Davies catalogues various aspects of the consequent downward spiral of the Roman rite, not hesitating to attribute to it the pastoral disaster and massive loss of faith and practice that first world countries have experienced since the Council. There is much by way of qualification and discussion one may wish to introduce into such an assessment, but again, this is a brief book, and one cannot escape the fact that the Liturgy and attitudes to it are utterly central to the practice of the Faith. Tampering with it is risky. To revolutionise it is to court disaster.

And, in an appendix “The Fruits of the Liturgical Reforms,” Davies cites some pretty hard and up-to-date statistical evidence—if evidence be needed—that we are suffering from such a disaster. Those who speak of the unfettered “renewal” the Church has supposedly experienced since the Council need to face these facts. They also need to appreciate the causal link between the state of the Church today and the liturgical reforms (and abuses) enacted in the name of the Council. Other appendices provide some significant material demonstrating the protestant influence in the preparation of the new liturgical rites, and evidence that no formal permission is necessary for the celebration of the traditional rites.

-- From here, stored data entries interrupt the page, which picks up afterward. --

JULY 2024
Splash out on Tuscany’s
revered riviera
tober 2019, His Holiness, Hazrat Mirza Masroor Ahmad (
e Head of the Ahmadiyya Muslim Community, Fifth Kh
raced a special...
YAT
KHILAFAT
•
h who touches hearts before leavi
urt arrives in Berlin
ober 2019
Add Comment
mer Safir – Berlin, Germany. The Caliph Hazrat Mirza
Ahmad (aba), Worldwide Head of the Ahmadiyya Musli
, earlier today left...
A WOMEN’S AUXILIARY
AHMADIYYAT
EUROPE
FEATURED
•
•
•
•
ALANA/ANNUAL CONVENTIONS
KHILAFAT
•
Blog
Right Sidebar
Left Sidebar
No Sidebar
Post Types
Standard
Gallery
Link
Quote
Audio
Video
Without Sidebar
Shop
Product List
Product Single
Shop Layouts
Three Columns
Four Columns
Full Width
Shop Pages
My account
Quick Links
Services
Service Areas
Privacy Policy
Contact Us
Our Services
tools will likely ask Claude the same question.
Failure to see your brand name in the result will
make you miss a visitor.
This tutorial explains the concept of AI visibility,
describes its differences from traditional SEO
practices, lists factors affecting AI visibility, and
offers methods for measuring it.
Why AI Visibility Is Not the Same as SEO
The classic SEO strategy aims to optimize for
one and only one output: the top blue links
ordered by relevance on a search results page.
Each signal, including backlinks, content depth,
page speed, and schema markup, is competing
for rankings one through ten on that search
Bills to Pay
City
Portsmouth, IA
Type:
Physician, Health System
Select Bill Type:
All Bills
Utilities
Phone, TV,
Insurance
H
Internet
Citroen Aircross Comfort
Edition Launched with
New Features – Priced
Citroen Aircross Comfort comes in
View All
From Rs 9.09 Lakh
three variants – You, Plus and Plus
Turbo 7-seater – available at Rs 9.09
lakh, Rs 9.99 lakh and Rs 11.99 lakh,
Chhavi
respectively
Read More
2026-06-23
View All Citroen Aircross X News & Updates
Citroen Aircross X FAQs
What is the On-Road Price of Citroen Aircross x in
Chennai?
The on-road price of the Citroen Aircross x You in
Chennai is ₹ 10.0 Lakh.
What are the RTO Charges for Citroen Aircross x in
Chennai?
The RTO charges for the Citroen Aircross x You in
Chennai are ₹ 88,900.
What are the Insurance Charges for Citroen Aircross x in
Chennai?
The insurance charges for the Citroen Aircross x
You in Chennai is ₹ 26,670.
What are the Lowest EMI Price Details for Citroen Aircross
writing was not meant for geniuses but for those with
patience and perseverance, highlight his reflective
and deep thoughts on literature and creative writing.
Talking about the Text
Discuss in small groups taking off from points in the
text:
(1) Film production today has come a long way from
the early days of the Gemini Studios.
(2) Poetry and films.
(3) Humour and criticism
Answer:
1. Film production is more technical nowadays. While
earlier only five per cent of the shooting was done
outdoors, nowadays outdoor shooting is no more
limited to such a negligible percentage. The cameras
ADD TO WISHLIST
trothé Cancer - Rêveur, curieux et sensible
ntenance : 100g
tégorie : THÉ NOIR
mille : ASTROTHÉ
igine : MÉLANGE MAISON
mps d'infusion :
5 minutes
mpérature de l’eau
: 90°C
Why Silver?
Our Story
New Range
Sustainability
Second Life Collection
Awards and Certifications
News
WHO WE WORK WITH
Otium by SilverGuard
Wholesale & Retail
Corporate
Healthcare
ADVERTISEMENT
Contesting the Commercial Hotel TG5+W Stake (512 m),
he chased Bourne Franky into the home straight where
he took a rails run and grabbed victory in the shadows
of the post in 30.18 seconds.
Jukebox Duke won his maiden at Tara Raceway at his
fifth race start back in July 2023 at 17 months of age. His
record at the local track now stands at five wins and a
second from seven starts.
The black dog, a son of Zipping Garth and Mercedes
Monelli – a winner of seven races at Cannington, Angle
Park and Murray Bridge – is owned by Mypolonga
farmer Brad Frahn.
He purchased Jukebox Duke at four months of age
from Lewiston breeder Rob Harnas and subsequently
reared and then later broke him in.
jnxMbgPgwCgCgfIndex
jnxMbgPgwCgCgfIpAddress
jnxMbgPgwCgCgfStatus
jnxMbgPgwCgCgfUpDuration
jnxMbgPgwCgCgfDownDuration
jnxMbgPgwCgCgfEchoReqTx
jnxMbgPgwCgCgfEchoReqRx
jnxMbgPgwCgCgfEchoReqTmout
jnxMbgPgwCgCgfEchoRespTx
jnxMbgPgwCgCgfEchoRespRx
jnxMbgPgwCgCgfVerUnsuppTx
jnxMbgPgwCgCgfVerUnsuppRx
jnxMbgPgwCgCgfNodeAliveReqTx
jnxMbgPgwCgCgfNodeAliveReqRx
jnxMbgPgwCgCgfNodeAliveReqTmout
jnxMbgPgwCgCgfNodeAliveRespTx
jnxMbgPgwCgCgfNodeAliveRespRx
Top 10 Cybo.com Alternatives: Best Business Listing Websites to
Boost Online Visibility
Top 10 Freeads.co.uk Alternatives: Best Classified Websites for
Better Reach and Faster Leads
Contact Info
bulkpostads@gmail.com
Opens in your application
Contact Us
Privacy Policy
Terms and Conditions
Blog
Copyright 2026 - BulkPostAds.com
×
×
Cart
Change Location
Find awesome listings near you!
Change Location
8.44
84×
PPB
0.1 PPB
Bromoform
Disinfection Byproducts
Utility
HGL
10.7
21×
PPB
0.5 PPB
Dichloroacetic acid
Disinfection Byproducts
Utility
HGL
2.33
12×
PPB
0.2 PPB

The claims of this book are as striking as they are serious. Davies pulls no punches, and for that we may be thankful, for the urgency of the crisis in the Church does not permit of ostrichlike obfuscation. Whilst there is much more study and discussion to be done in respect of what has happened to the Roman rite in the past four decades, there is perhaps an even greater need for concerted and immediate action to stop the haemorrhaging of the very fountain of life-blood of the Church that is her Sacred Liturgy. For stating this clearly and succinctly we must, once again, express our gratitude to Michael Davies.

(*Dom Alcuin Reid is a Benedictine monk of Saint Michael’s Abbey, Farnborough , England , and holds a PhD from the University of London . His book The Organic Development of the Liturgy is to be published early in 2004.)